▶ [Listed entries]
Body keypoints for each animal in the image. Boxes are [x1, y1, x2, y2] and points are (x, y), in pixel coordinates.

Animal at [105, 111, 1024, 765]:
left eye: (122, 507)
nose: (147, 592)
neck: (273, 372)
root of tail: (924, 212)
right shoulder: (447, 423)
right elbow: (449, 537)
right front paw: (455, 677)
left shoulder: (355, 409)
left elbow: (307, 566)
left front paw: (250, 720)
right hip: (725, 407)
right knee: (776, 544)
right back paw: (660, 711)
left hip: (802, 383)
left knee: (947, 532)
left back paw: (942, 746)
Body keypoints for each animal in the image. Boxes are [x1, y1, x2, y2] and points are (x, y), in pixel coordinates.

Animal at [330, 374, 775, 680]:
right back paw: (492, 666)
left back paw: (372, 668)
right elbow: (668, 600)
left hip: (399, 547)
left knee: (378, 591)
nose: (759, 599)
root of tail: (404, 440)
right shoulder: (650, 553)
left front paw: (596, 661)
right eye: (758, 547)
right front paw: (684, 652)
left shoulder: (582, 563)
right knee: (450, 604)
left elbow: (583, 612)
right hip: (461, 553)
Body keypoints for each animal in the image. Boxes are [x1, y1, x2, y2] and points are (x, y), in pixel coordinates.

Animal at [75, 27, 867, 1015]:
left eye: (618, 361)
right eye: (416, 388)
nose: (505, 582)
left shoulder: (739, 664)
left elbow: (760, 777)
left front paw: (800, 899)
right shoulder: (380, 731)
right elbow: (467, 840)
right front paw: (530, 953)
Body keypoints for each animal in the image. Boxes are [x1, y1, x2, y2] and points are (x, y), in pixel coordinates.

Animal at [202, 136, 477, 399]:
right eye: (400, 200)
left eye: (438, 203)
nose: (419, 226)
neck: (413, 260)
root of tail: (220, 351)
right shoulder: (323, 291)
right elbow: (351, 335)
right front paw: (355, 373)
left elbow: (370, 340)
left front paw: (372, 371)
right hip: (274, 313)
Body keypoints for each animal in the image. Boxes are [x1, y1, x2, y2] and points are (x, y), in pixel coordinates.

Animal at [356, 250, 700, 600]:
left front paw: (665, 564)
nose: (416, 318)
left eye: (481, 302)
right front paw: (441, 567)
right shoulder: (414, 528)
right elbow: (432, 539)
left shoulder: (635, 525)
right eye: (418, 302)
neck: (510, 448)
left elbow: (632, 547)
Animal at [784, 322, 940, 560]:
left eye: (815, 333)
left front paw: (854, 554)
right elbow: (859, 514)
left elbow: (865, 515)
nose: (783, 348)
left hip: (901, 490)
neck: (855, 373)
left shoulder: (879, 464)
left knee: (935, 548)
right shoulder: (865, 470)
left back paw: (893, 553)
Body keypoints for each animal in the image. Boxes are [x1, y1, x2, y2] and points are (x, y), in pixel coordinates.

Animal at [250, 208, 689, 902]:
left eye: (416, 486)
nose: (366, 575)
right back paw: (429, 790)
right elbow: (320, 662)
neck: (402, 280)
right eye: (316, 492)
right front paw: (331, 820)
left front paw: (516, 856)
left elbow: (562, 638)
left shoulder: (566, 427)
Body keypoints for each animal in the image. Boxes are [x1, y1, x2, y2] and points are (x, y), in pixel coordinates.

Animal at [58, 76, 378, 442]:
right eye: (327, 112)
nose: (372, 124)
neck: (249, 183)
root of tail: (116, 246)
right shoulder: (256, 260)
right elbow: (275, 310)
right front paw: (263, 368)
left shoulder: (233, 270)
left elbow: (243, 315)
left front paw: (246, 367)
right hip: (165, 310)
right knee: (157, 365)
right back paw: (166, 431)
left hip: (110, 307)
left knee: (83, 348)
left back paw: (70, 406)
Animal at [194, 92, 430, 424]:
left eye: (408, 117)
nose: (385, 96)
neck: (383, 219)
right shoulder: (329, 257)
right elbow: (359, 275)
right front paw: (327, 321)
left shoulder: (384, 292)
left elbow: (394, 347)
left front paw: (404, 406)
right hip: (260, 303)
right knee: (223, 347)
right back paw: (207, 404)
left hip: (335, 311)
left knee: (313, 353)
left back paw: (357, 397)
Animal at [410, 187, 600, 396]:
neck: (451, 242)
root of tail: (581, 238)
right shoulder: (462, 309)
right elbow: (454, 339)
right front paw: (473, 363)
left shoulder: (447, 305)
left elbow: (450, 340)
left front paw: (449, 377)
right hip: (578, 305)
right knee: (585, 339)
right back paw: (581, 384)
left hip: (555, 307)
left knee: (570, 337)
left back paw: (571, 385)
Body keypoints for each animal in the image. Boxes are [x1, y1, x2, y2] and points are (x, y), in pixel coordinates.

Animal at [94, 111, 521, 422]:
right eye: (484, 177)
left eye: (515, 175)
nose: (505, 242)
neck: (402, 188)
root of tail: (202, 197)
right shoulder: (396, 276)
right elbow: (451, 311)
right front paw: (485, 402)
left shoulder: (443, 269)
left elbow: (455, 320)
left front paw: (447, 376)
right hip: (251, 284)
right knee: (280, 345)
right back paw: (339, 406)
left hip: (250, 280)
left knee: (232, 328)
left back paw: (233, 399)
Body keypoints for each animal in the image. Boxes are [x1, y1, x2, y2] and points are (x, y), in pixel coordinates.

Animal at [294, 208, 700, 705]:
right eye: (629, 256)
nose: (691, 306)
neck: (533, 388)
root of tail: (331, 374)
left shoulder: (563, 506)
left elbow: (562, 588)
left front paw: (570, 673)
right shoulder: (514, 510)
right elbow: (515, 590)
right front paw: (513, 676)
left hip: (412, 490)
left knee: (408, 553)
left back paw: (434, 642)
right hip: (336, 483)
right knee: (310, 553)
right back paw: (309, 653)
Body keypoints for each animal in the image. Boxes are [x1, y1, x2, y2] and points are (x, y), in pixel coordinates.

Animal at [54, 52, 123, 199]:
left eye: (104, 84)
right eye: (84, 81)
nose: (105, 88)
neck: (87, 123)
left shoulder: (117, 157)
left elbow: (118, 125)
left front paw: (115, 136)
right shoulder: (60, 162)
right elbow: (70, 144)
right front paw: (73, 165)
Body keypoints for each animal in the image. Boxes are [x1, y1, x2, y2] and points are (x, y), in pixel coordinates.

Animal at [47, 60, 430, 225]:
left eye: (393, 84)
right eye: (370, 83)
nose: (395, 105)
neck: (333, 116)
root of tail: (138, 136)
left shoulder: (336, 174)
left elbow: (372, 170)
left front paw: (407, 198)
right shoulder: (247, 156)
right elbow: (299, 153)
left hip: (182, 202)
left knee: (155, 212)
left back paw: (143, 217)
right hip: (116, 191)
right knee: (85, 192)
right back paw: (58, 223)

▶ [Task directions]
In the data above, find the line with "right hip: (165, 310)" and the line with "left shoulder: (447, 305)". Retype both, plus every line between them, exactly.

▶ [Task output]
right hip: (165, 310)
right knee: (157, 365)
right back paw: (166, 431)
left hip: (110, 307)
left knee: (83, 348)
left back paw: (70, 406)
Animal at [194, 92, 430, 424]:
left eye: (408, 117)
nose: (385, 96)
neck: (383, 219)
right shoulder: (329, 257)
right elbow: (359, 275)
right front paw: (327, 321)
left shoulder: (384, 292)
left elbow: (394, 347)
left front paw: (404, 406)
right hip: (260, 303)
right knee: (223, 347)
right back paw: (207, 404)
left hip: (335, 311)
left knee: (313, 353)
left back paw: (357, 397)
Animal at [410, 187, 600, 396]:
neck: (451, 242)
root of tail: (581, 238)
right shoulder: (462, 309)
right elbow: (454, 339)
right front paw: (473, 363)
left shoulder: (447, 305)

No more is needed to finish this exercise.